There is no judgment in fact upon the verdict of a jury until the motion for a new trial, if made in proper time, is disposed of. This motion suspends the judgment, and it has no more effect than the verdict of the jury until the application for a new trial is overruled. Any other construction of the law would deprive parties of the right to an appeal in all oases, where the court, for prudential reasons or otherwise, saw proper to continue' the motion from one term to another, a right that the court can exercise, and over which neither the counsel nor his client have any control.

In the case of Reynolds v. Horine, 13 B. Monroe, 234, this court say: “ That a motion for a new trial suspends the judgment.” Hilliard on New Trials, page 59, says: “That with regard to the effect of a motion for a new trial, independently of express statutory provision, judgment is thereby suspended.”

We are well satisfied that the provisions of the Code have been complied with, and the motion to dismiss the appeal is overruled.

The appellants seek the reversal of this case upon various grounds, only one of which we deem necessary to consider.

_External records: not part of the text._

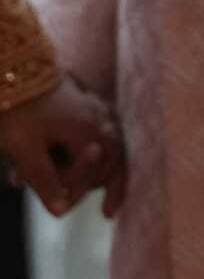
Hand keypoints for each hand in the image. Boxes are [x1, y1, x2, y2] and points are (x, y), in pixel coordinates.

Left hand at [0, 75, 125, 217]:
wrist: (13, 67)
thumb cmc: (18, 109)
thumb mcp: (25, 149)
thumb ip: (44, 180)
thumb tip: (60, 211)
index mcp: (88, 131)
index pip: (91, 172)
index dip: (74, 191)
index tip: (56, 206)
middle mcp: (99, 119)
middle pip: (114, 158)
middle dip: (102, 183)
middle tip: (107, 208)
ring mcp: (97, 107)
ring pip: (113, 143)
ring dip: (104, 168)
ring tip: (97, 184)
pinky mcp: (88, 100)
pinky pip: (105, 128)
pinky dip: (98, 148)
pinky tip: (87, 152)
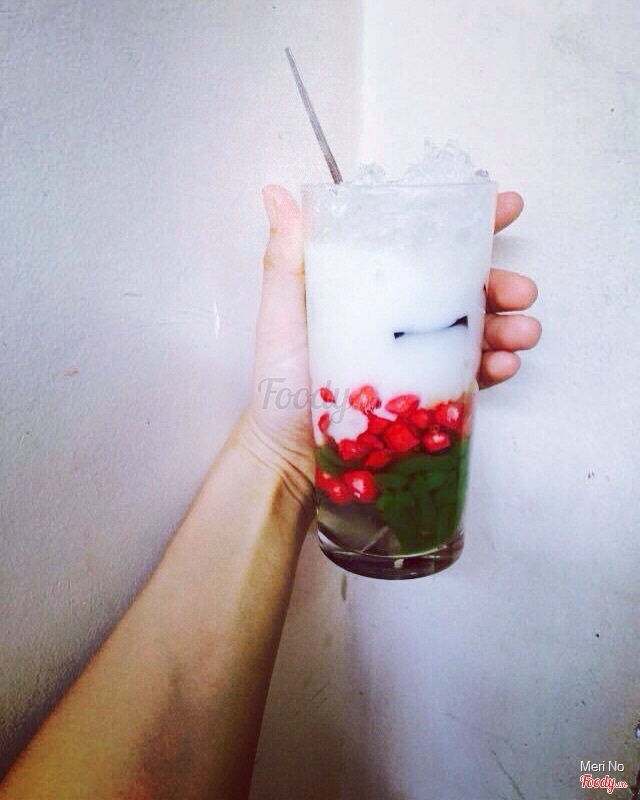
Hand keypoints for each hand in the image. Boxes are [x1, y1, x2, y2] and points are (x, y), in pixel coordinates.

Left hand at [246, 185, 539, 483]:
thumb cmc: (279, 380)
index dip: (467, 224)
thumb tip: (276, 194)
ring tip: (523, 332)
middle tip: (521, 290)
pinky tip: (504, 366)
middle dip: (501, 283)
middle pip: (462, 287)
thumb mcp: (281, 314)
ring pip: (476, 330)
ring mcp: (415, 355)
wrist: (286, 452)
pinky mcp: (425, 394)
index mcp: (372, 286)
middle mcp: (399, 316)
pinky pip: (468, 376)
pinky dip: (492, 368)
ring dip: (508, 326)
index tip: (504, 206)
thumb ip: (285, 259)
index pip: (423, 245)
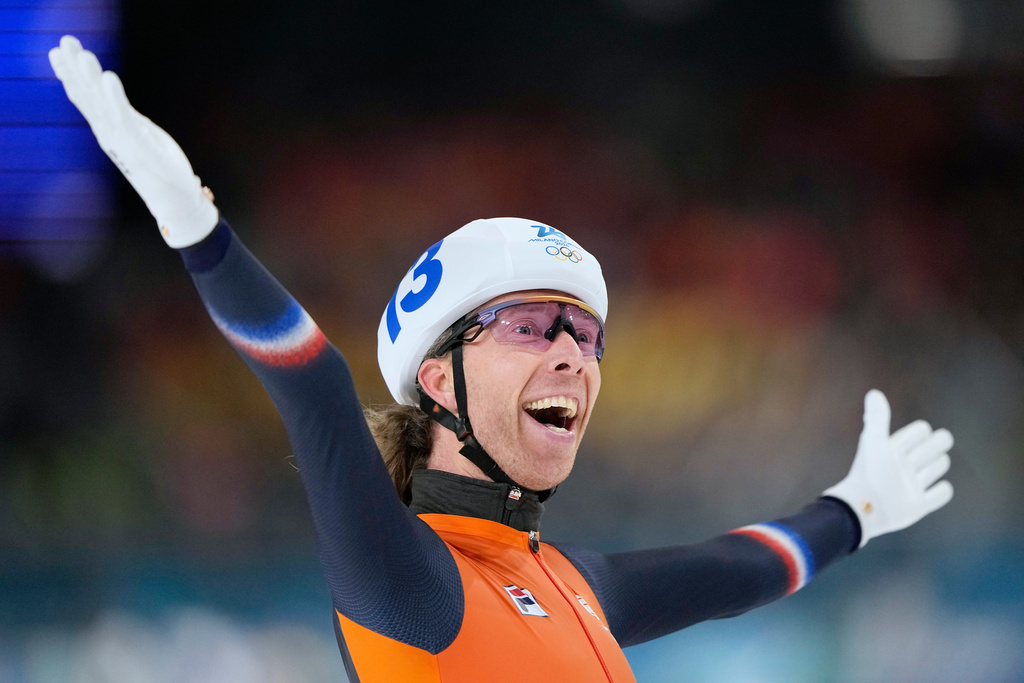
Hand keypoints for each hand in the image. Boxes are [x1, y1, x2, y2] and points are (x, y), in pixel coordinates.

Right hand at [49, 35, 217, 247]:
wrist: (174, 197)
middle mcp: (111, 133)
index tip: (59, 51)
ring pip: (102, 103)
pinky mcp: (140, 145)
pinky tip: (109, 79)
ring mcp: (123, 139)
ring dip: (91, 78)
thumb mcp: (141, 134)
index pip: (86, 97)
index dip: (71, 75)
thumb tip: (122, 106)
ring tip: (81, 54)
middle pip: (89, 96)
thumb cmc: (159, 166)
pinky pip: (125, 118)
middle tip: (65, 42)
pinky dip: (115, 98)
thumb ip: (127, 118)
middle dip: (75, 69)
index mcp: (111, 129)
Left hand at [824, 389, 953, 548]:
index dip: (922, 432)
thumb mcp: (874, 441)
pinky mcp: (919, 505)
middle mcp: (904, 466)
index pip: (920, 431)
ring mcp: (912, 485)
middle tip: (928, 451)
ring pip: (937, 468)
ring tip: (921, 473)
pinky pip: (940, 494)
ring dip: (937, 466)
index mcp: (893, 449)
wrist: (865, 507)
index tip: (915, 437)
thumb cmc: (869, 472)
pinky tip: (935, 489)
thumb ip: (877, 418)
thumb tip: (874, 392)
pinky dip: (943, 491)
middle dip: (935, 446)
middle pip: (933, 448)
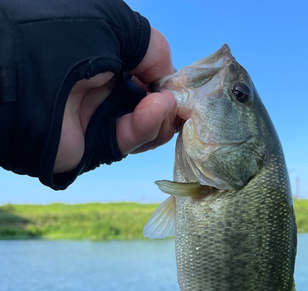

The court, at the instance of the attorney for the commonwealth, gave the following instruction: “Where there is a conflict in the testimony of witnesses, the one side being of an affirmative and the other of a negative character, the affirmative character of testimony is preferred, and is entitled to the greater weight by the jury in making up their verdict.” This instruction contains a mere abstract principle of law that *183is often applied by tbe judicial discriminating ’ mind to the facts of a case in order to arrive at the truth without doing injustice to either party; but we are satisfied that the effect of such an instruction, and particularly in a case like this, would be to mislead the jury. The commonwealth in this case proved by a number of witnesses that the bones of dead animals had been hauled and thrown together in heaps in the locality where this nuisance is said to have been created, and that the odors, etc., arising from the bones, many of them having particles of flesh upon them, rendered the atmosphere unpleasant, and in fact compelled many of the neighbors to leave their homes; they also prove that it rendered the water impure, and those who drank of it sickened. On the other side, the defense proved by various witnesses that they examined the bones, found them perfectly dry, and no bad odor emanating from them; by others that they drank the water constantly, and were perfectly healthy; thus presenting a conflict in the testimony that might lead the minds of jurors to form different conclusions from the facts proven.

The familiar illustration of the effect of affirmative and negative testimony given in the books of two persons being in the same room for the same period of time, and the one swearing that he heard the clock strike and the other that he did not, should not be made to apply to this case; but- on-the other hand, following the illustration given, if thp two witnesses had been placed in the room for the purpose of ascertaining whether or not the clock did strike, and they should make conflicting statements, as in the first instance, then the difference between the weight of positive and negative testimony would amount to nothing, and the jury would have to look alone to the credibility of the witnesses. In this case, without attempting to determine the weight of the evidence, or the analogy between it and the illustration given, the proof was as positive and direct upon the one side as the *184other. We are inclined to the opinion that the instruction given in this case excluded from the consideration of the jury the testimony offered by appellants, and whether it did or not it was certainly misleading, and should not have been given.

The cause is reversed, with directions to the court below to set aside the judgment rendered, and grant to appellant a new trial, and for further proceedings not inconsistent with this opinion.